Re: [Openvpn-devel] Better error recognition and error/status reporting to the mgmt i/f

Selva Fri, 22 Sep 2017 09:56:40 -0700

Hi David,

Thanks for taking time to look through this and for your well-considered
response.


Given that I may not remember the details when we get back to this topic,
let me add a few remarks.

On Thu, Sep 21, 2017 at 6:00 PM, David Sommerseth <openvpn@sf.lists.
topphemmelig.net> wrote:

> On 14/09/17 21:21, Selva wrote:
> > Hi,
>
> Hi Selva,
>
> Sorry for the long wait.  Things have been quite busy since that meeting.
>
> >
> > Quoting from the meeting logs:
> >
> >
> >     Discussed having more fine-grained signalling from OpenVPN to OpenVPN
> >     GUI. The lack of clear signals from OpenVPN to OpenVPN GUI has been a
> >     rather common problem:
> >
> >
> >
> >     <https://github.com/OpenVPN/openvpn-gui/issues/168#issuecom
> ment-305243166>
> >     <https://github.com/OpenVPN/openvpn-gui/issues/9>
> >     <https://github.com/OpenVPN/openvpn-gui/issues/183>
> >
> >
> >
> >     This problem is probably not limited to OpenVPN GUI (Windows), but
> also
> >     affects other GUI's like NetworkManager. It was agreed that the best
> >     approach is that Selva, mattock and others involved on the Windows
> side
> >     come up with a PoC or "RFC" of how this issue could be tackled ...
> >     OpenVPN core will then be modified if necessary.
> >
> >
> > No time to write an "RFC" or such for something of this sort, but here
> > are some comments/suggestions:
> >
> > 0. Do not send a status message that reads "CONNECTED, SUCCESS" to the
> > management when there has been critical errors such as: failed to add
> > routes or to set ipv6 address using the service or to talk to the
> > service, etc.. Send something like "CONNECTED,ERROR".
>
> I agree that "CONNECTED, SUCCESS" is wrong if routing or other network
> configuration related details fails.  On the other side,
> "CONNECTED,ERROR" have an interesting contradiction; almost sounds like
> an oxymoron.
>

FWIW, we do currently use "CONNECTED,ERROR" in some situations.
And, of late, the Windows GUI has learned not to bandy about the green
icon in such cases.

Not to say that this is good usage language-wise... Still better than
ERROR_SUCCESS which is the "error code" for success in WIndows API.

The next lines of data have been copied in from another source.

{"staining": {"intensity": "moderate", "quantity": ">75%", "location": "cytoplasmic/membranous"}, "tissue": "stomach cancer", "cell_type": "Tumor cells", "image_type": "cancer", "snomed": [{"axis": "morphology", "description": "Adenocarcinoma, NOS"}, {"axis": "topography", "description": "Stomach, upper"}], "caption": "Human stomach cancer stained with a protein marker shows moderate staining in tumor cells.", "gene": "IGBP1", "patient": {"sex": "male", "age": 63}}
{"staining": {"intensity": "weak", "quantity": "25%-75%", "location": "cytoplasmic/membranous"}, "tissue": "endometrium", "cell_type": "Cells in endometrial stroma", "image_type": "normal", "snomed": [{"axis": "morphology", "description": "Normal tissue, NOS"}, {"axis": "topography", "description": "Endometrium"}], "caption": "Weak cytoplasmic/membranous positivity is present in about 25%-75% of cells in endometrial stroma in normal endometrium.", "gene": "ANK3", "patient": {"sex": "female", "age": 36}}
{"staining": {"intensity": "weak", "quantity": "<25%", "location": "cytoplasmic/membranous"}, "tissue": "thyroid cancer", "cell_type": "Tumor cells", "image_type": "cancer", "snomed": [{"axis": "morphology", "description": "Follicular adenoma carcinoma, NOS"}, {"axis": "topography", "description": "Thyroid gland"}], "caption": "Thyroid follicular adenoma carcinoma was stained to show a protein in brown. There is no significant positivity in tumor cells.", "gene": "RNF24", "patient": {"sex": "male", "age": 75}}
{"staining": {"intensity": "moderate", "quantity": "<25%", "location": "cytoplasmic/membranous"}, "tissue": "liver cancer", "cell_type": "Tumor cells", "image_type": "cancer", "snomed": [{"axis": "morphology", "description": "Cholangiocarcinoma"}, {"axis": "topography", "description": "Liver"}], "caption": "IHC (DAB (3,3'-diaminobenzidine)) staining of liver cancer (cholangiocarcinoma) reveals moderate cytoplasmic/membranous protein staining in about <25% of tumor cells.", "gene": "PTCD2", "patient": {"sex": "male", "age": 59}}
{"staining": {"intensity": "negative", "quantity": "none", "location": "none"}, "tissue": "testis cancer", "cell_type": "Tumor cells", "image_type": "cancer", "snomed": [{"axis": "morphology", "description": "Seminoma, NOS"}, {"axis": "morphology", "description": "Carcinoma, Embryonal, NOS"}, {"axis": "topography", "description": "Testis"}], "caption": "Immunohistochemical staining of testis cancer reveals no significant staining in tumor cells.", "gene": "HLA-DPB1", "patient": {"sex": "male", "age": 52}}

> I'd probably prefer something like "CONNECTED,PARTIAL_SUCCESS",
> "CONNECTED,SOME_FAILURES" or something similar.  But can easily tend
> towards a discussion of the colour of the bike shed.  As long as we have
> a clear understanding and documentation of these strings, we're good.
>

Even more fine grained info like CONNECTED,ROUTE_ERRORS etc could be
useful though not essential.


>
> > A status signalling with more fine-grained info to the management would
> > be helpful, but as a short-term fix, just changing SUCCESS to ERROR in
> > some cases may be a good start.
> >
> > 1. Mark all messages to the management as I (for info), W (for warning),
> > N (for non fatal error) etc. -- on some log lines this info is currently
> > missing. I think, part of the problem is not all messages are printed
> > with an M_xx flag.
>
> This sounds like a good idea.  But we need to sync-up with the Access
> Server team, to ensure we won't break anything there.
>

I looked further into this. It seems all messages that arrive without a
flag are
some kind of INFO messages. The problem is related to the fact that M_INFO
not a pure M_xx flag (it is loglevel 1 and M_x flag=0 combined) so it cant
be
x-ored with msg flags to find whether a message is INFO or not. Also the
Mx-flag bits for INFO being 0 makes it not testable by XOR.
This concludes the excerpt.